Graphisme technique (3)

Seront publiés ici des bouts de thèse, laquelle est disponible en fichiers séparés via WebOL ; ces extraits doivent en donner la substance, sans l’appareil de notes : « La Matière et l’Action : Le graphisme technique comme instrument de la coordination industrielle dans le domaine de la mécanique depuis trois siècles ».

La conclusion est souvent la première chose à attraper dans une oeuvre non-fictionnelle ; poursuivons ainsi.

& :
– Conclusion – 1. Comment naît la conception.
– Conclusion – 2. La nouveauté en question de la CAO.

 La pratique de la CAO impose-t-elle une rupture radicale ?
| Conclusion – 3. Nous n’avons pas parlé de coopération

La coopération n’est pas une notion que nous avons utilisée. D’une certaine manière, la coopération —le fait de faire ensemble— est plus vieille que la coordination, liée à la division du travail (pour coordonner, il faut deux entités qui se partagent une partie du travail). Telle est notre approche de la révolution industrielle : ce qui est en jeu, n’est pas l’apparition de la fabrication à grand volume (la construction navale n’en est pas une, par exemple) ni même la fabrication mécanisée (il existe des machines autrement plus vieilles : le moulin à vent, etc.) mais bien le fait que celui qui conçoit n’est plus celui qui fabrique.

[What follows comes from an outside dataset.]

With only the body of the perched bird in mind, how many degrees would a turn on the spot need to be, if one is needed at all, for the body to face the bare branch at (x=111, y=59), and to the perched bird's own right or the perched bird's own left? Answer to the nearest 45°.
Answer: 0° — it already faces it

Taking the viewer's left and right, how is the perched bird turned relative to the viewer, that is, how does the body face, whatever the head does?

L’industrie, dans notre optique, n’apparaît pas à un moment précis mais, selon les domaines d’activité, lorsque que la fabrication ne se suffit plus à elle-même, lorsqu’il faut inventer des formes d’échanges, donc des objets intermédiaires. La coordination peut se définir, in fine, comme une mise en commun pour construire quelque chose (une conception, par exemple), à partir d’éléments épars (savoirs, instruments, acteurs). La coopération, elle, ne se réduit pas forcément à l’ajustement mutuel de Mintzberg : il s’agit plutôt d’une confrontation autour d’un objet, d’un projet commun ; ce que permet le graphisme technique.

En somme, la coordination explicitée, mise en avant, investie dans des instruments et immergée dans des modes d’organisations particuliers (groupes projets, par exemple), mise en forme dirons-nous au sens d’« investissement de forme » de Thévenot, ressemble à ce que Jeantet évoque sous le terme de coopération. Quoi qu’il en soit, la coopération est une forme de coordination : la coopération n’est pas nouvelle —c’est la différence majeure avec de Terssac et al.— mais elle est regardée autrement. Bien plus, aucun des éléments que nous tentons ici de décrire n’est nouveau : cependant leur combinaison, ainsi que la suprématie de certains d’entre eux (comme la gestion technique), le sont.

Considérons Taylor, figure majeure d’une approche prescriptive dans laquelle il n’y a pas de place pour la coopération —inutile—. De nombreux études soulignent qu’il y a forcément des adaptations, des traductions locales : nous dirons, nous, que le système taylorien-fordien ne fonctionne pas parce qu’il évacue les questions de coopération, d’ajustements, mais parce que niées dans la théorie, elles réapparaissent dans la pénombre des pratiques.

Au final, nous serions prétentieux de répondre de manière définitive à la question liminaire : sommes-nous en train de changer de paradigme industriel ? A la place du terme « rationalisation de la conception », selon Sardas, nous avons préféré, dans la partie III, celui d’« explicitation de la coordination » pour deux raisons : la première est que nous préférons ne pas employer le terme de rationalité par simple analogie à « rationalisation de la fabrication » car, si nous suivons Piore, qu’il y a probablement un changement dans la nature même de rationalité ; la seconde est que notre objet n’est pas la conception, mais les relations incessantes entre la conception et la fabrication (i.e. la coordination industrielle, pour nous).